The Survival Priority Sorting Event
The interview is the mechanism through which survival priority operates at the individual level. It is the sorting event. The entire apparatus — years of credential acquisition, the preparation, the credentialing cost, the interview itself, the outcome — is organized around competing successfully for a scarce supply of stable, well-compensated roles. The stakes are genuine. The person who fails the interview doesn’t just miss a job; they fall behind in a system where falling behind has compounding consequences.
That is survival priority made concrete: a system in which people must prove their value by the metrics of an institution calibrated to a version of the work that TI is actively absorbing. The system is not malicious. It is inertial. It is doing what it was designed to do, with the design lagging the reality by a gap that grows slightly wider each year.
What the Right Test Would Measure
The honest version of the interview — the one calibrated to where the work is actually going — would not ask “can you perform the task?” It would ask: can this person work alongside the TI system that performs the task, supervise its output, and do the things it cannot? That means knowing what the system gets wrong, how errors present, when to trust the output, and what questions only a sapient biological intelligence can formulate. It means having enough domain knowledge to catch a confident-sounding wrong answer, and enough epistemic humility to know when to verify.
That skill is harder to test for. It takes longer to develop. It requires domain depth and something harder to name — a kind of critical distance from the tool, an ability to hold the system’s output at arm’s length even when it sounds authoritative. It does not fit neatly into a 45-minute structured interview.
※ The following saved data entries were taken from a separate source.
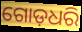
ଗୋଡ଼ଧରି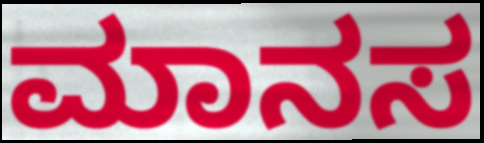
ಮಾನಸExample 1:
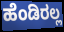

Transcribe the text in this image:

ಹೆಂಡಿರಲ್ಲ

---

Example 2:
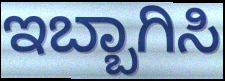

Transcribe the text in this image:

ಇಬ್ಬಾಗಿಸಿ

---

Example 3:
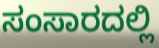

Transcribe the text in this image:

ಸಂಸಾರದಲ್ಲಿ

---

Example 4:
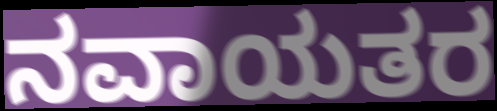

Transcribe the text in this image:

ನವಾಯತರ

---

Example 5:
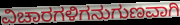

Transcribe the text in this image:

ವಿಚಾರಗಳಿಗನುಗುಣವಾಗಿ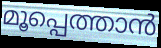
മൂപ്പെത്താൻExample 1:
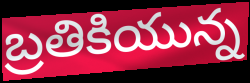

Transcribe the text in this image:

బ్రతికియున్న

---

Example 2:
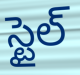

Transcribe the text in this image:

స్టైల్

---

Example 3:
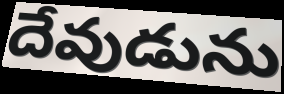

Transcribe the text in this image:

దేవుడును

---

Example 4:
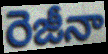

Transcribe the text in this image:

రెజీనా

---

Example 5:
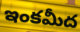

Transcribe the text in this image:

ఇంకమీద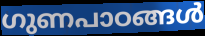
ഗുണപാഠങ്ങൾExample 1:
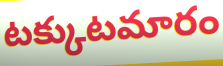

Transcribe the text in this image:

టక్కుటమారం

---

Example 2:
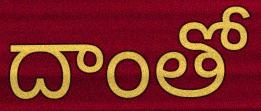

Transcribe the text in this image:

దాంతో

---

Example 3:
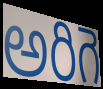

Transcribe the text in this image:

Maximization as a framework would say that the development goal is not producing people who can pass the old test, but people who can do the new work — and that the two are not the same.
The Gap
When the interview and the actual work have quietly diverged, and neither the candidate who prepared for years, nor the institution that trained them, nor the hiring system that evaluates them has fully noticed — someone pays for that gap. The credential was expensive. The preparation was real. The skills are genuine. And yet the sorting mechanism is increasingly testing for the cognitive function that TI is absorbing while the function that actually matters goes unmeasured.
The question is not whether that gap will close. Competitive pressure will eventually force calibration. The question is who absorbs the cost of the lag — and for how long.